Car rates

Shortage of vehicles leads to high prices at used car dealerships

“We also bid against Americans who buy our cars and bring them across the border,” says Orillia used car dealership

Amid a nationwide shortage of new and used vehicles, local used car dealerships are facing tough times.

As used vehicle prices climb due to a number of supply chain issues, local dealerships have seen their sales decline significantly over the past six months.

“I found out that our foot traffic is probably down 60% in the last six months. The phone isn’t ringing…I think people are watching their money a little more because of the way the economy is going,” said Dan Freeman, owner of Freeman’s Auto Source. VillageMedia. “I could do 20 cars (a month in) a normal early spring market… We’re down to five now, sometimes four, maybe six – very low averages.”

The price hike is due to a number of factors, local dealers said, including reduced inventory due to increased sales in other provinces and the United States, and a shortage of new cars in the world, which in turn eats into the inventory available to used car dealerships. .

“We now also bid against Americans who buy our cars and take them across the border because they have a shortage,” Freeman said. “With 30 cents (advantage) on the dollar, they’re buying a car for a lot less money than we can buy it.”

Roger St. Onge, owner of Auto Choice Sales, added that auctions in other provinces have recently surpassed sales in the United States.

“Over the past six months, we’ve noticed that it’s not the United States, it’s out of province,” he said. “Ontario is the largest province; we have the most cars, so now we see Quebec, Saskatchewan, Alberta, Winnipeg… It’s all the Canadian provinces that are buying these cars now.

With supply chain issues reducing the number of new vehicles on the market, new car dealerships are also holding onto vehicles they would normally unload at used car dealerships.

“There is this lack of new car inventory in the world. It’s not just Canada. The new car dealership is now selling cars it never would have sold years ago,” St. Onge said.
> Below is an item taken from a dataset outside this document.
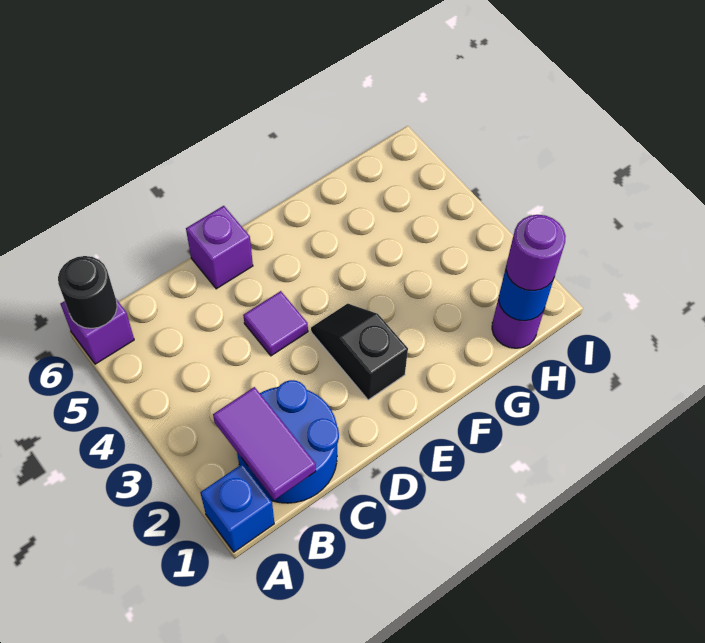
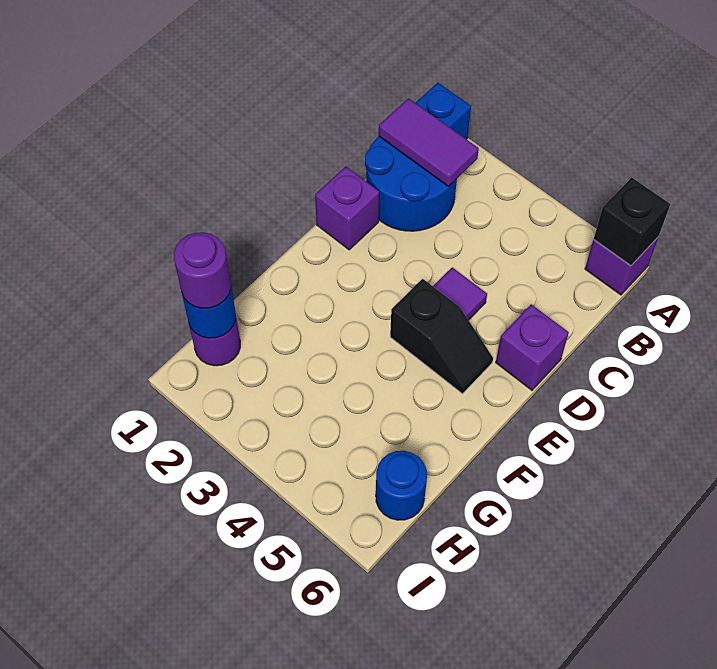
black 1x1 round brick [58,256,117,329] -> black 1x1 brick [594,177,670,266]
none -> purple 1x1 brick [315,167,379,250]
black 1x2 slope [311,304,408,400] -> black 1x2 slope moved to [390,279,493,394]
none -> blue 1x1 round brick [376,451,427,520]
“You bring in a used car — let’s say it’s been driven 150,000 kilometres. So let’s say he’s four years old. They would never keep this car (before); they would resell it to a used car dealer like me. Now they keep it because their sales staff have nothing to sell.

St. Onge added that he was typically able to source 200-500 used vehicles per year from rental car companies in the past, but due to low inventory he did not purchase one. over the past two years.

Rampant inflation, rising gasoline prices and rising interest rates also ate away at sales, local dealers said.

“There’s no more zero percent on a new car. It doesn’t exist,” St. Onge said. “It’s now seven, eight, nine percent. People see that (and) they are scared. We were doing used cars at 5.9. It is now 8.9 percent.

A boom in truck sales during the COVID-19 pandemic has dried up due to rising costs, Freeman said, though he added that other personal businesses have helped him out.

“During COVID, the trucks were just on fire because every family was buying trailers,” he said. “Everyone was going camping and spending time with their families, so they were buying trucks like it was going out of fashion…and now the trucks have slowed down, so there’s not even a buyer for a truck. van now because of the cost of fuel.

All of these factors have led to a situation where cars, contrary to popular belief, have gone up in value over time.

Freeman and St. Onge said the vehicles are still available for purchase, but the key issue is the rising cost of doing business.

“Your first example: a 2015 Chevy Cruze. Four years ago you could buy that vehicle for probably $10,000 and resell it for $12,000,” he said. “Now that same Chevy Cruze costs $12,000 and they have to sell it for $14,000. This car shouldn’t be worth the same amount of money or more than it was four years ago. Cars are depreciating. That’s what they’re doing…but now, because there is a lack of vehicles, (prices) have gone up.

In turn, the higher prices have caused local dealers to cut their profit margins, further impacting their business.

“Our gross profit has dropped at least $1,000 per car, and it’s not because we’re making stupid profits,” St. Onge said. “You take that $1,000 away, you take money out of your sales people, you take money out of everything. Everything had just gone through the roof.

Under the current circumstances, St. Onge urged people to shop locally, whether for used cars or something else.

“What we need now is our city and related areas to support small businesses. I’m not talking about me. I’m talking about the guy down the street selling a shirt. If you need gas, buy it at your local gas station. You need a car, please buy it from your local dealer,” he said.

“If you’re buying out of town and supporting those Toronto dealerships, then the little guys won’t be there.